Compiti ed esercizi:
1. Riassumi in due frasi la discussione del forum.
2. Ricopia parola per parola tutto il passo della discussione, da "## Etta (1 Aprile" giù fino a "Nono (1 Aprile 2022)".
3. Rispondi in breve a queste domande sulla discussione, segnando le risposte con le stesse lettere:
(a) A quale tipo di quiz pensava Etta?
(b) Secondo Tachipirina, chi le aveva messo le ali?
(c) Secondo Lostris, a discapito di chi è la vera poesia?

Testo da analizzare:
Tu nel dubbio chiedi.


----------



## Etta (1 Aprile 2022)

Pensavo fosse un quiz tipo quelli del Cioe’: “Che tipo di amante sei? Fai il quiz per scoprirlo”.


----------



## Nono (1 Aprile 2022)

Bella la metafora delle ali 
Io sono un amante che ama ....


----------



## Tachipirina (1 Aprile 2022)

da ex traditrice con ex marito, le ali me le aveva messe il mio attuale marito quando era il mio amante, adesso sono spezzate e spelacchiate , ma sto bene così  non ho più 30 anni, diciamo che non volo più come allora 
Mi ritengo fortunata


----------



## omicron (1 Aprile 2022)

Io non ci ho mai visto niente di così poetico in realtà  ma non ho chiesto mai niente a nessuno


----------



## Lostris (1 Aprile 2022)

omicron ha detto:


> Io non ci ho mai visto niente di così poetico in realtà  ma non ho chiesto mai niente a nessuno


Francamente nemmeno io, anche quando lo vivevo.
Una romanzata così stride.

La vera poesia non è a discapito di nessuno. 
Ma capisco l’esigenza, per alcuni, di raccontarsela.


----------



## omicron (1 Aprile 2022)

Lostris ha detto:


> Francamente nemmeno io, anche quando lo vivevo.
> Una romanzata così stride.
> 
> La vera poesia non è a discapito di nessuno.
> Ma capisco l’esigenza, per alcuni, di raccontarsela.

Dati:
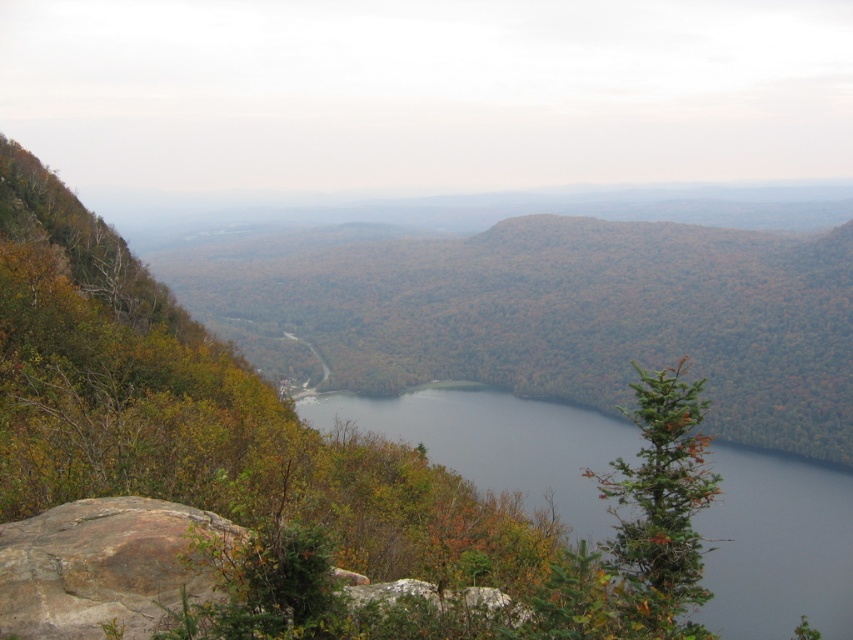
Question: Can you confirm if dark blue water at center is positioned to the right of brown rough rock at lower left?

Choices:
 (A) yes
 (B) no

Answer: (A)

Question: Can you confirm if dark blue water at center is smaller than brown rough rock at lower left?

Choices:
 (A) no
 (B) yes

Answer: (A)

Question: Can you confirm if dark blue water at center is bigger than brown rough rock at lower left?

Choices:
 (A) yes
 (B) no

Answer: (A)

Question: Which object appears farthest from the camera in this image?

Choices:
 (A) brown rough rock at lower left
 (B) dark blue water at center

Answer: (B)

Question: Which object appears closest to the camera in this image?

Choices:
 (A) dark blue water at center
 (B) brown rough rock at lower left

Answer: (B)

* * *

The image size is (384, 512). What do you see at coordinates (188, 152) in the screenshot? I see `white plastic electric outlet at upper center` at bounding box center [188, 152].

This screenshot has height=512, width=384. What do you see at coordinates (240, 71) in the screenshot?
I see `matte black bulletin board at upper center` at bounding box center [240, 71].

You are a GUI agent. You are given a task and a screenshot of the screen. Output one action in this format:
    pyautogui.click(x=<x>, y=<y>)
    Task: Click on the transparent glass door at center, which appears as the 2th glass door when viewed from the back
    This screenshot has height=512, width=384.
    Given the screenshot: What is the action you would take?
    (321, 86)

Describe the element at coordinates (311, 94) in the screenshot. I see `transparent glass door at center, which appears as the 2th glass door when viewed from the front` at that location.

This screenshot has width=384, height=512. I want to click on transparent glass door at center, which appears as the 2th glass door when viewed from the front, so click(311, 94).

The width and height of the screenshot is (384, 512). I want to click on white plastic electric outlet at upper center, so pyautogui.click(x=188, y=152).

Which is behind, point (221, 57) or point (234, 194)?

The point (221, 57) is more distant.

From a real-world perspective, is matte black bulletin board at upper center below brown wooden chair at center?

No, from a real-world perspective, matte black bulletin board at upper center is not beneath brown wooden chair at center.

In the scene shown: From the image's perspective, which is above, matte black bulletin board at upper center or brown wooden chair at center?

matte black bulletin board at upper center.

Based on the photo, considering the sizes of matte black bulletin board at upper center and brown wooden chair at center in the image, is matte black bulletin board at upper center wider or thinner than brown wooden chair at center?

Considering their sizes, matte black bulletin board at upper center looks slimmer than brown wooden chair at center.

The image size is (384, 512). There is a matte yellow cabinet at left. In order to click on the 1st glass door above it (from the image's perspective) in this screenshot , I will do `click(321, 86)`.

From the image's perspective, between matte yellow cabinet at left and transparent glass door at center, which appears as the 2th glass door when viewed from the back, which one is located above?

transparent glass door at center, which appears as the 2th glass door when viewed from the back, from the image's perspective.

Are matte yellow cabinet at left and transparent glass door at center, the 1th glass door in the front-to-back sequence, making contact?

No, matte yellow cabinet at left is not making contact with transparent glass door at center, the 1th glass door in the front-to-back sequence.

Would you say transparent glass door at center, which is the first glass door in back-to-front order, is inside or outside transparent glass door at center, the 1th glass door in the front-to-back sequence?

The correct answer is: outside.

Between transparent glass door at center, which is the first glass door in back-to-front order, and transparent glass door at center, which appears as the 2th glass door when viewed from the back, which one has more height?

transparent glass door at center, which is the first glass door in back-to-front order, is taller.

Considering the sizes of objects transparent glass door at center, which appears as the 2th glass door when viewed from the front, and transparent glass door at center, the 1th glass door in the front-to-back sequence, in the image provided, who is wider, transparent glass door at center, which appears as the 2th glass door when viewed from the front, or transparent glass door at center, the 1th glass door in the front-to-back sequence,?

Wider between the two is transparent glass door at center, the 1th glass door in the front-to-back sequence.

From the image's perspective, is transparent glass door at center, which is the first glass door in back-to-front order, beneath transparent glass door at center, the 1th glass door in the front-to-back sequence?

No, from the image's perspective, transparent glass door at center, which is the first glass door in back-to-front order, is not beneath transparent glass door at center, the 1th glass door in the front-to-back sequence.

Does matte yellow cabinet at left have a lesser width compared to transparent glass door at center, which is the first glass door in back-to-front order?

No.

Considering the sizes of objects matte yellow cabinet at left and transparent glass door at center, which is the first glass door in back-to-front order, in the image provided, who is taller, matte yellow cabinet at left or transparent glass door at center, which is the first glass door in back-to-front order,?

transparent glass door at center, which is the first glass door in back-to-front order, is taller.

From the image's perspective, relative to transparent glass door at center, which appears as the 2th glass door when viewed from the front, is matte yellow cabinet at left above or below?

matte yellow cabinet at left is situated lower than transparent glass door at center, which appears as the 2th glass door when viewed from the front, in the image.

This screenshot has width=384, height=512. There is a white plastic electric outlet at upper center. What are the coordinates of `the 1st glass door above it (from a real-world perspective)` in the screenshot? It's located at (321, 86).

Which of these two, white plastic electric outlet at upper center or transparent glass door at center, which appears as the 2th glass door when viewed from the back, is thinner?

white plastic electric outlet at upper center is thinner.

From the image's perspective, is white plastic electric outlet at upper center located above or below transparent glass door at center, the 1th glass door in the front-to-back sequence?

Risposte ai compiti:
1. Nella discussione si commenta la metafora delle ali: Nono la trova bella, e Tachipirina racconta che le ali gliele aveva messe il marito attuale quando era il suo amante e che ora sono spezzate, ma lei sta bene così e si ritiene fortunata. Omicron e Lostris invece non ci hanno mai visto niente di così poetico, e Lostris aggiunge che la vera poesia non è a discapito di nessuno, pur capendo che alcuni abbiano bisogno di raccontarsela.

2.
## Etta (1 Aprile 2022)

Pensavo fosse un quiz tipo quelli del Cioe’: “Che tipo di amante sei? Fai il quiz per scoprirlo”.


----------



## Nono (1 Aprile 2022)

3.
(a) A un quiz tipo quelli del Cioè: "Che tipo di amante sei? Fai il quiz per scoprirlo".
(b) Il suo attuale marito, quando era il suo amante.
(c) Di nessuno.